Directions => Would you count how many lines of the material below hold the string "funds"? Give only the number.

Dataset extract =>
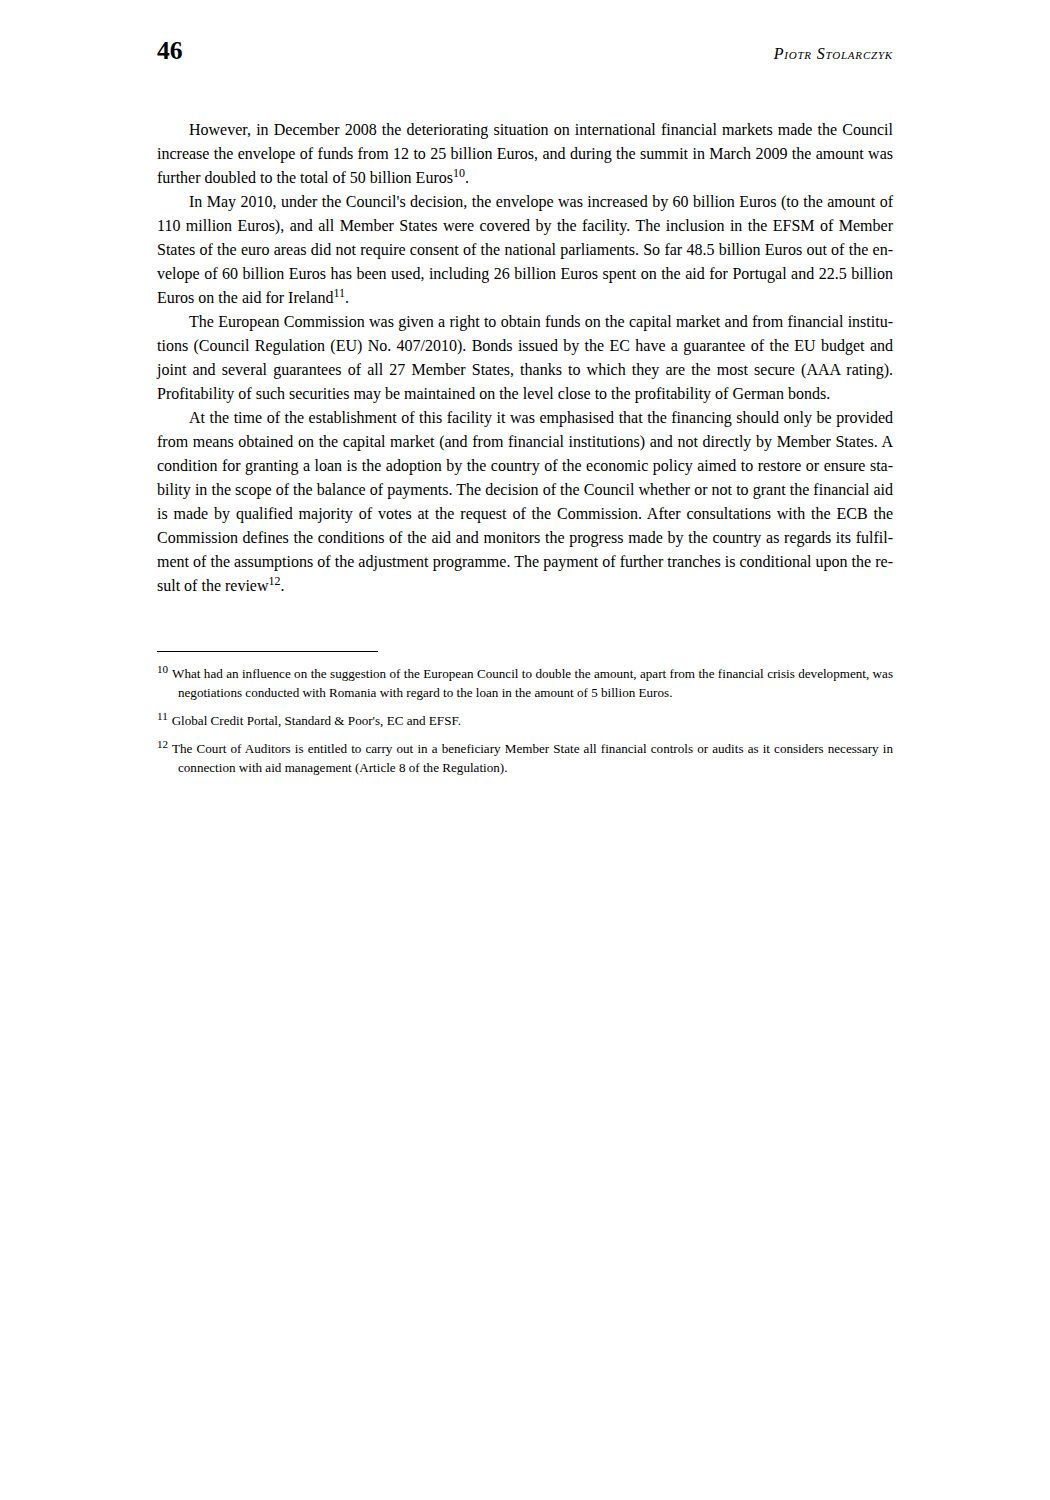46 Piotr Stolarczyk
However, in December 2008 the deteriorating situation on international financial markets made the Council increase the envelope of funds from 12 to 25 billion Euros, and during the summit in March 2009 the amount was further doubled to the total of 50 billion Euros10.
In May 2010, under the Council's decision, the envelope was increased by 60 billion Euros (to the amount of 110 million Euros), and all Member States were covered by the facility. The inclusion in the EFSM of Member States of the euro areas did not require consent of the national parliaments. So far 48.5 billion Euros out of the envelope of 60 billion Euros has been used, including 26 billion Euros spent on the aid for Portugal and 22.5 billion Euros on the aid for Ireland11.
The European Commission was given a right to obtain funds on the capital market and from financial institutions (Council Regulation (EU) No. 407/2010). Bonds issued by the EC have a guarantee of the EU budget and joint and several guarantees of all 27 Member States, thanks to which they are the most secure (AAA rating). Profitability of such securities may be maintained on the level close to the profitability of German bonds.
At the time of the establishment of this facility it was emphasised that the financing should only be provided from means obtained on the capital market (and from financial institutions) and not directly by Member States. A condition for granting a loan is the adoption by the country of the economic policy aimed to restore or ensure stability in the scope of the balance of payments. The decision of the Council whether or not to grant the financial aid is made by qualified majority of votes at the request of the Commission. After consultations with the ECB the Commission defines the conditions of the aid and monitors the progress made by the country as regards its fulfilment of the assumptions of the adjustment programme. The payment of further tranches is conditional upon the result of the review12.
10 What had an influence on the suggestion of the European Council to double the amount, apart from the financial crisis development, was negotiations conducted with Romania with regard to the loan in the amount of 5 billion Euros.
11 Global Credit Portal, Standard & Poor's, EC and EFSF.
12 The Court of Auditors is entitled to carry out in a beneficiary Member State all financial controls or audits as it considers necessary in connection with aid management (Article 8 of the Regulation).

Solution below => 2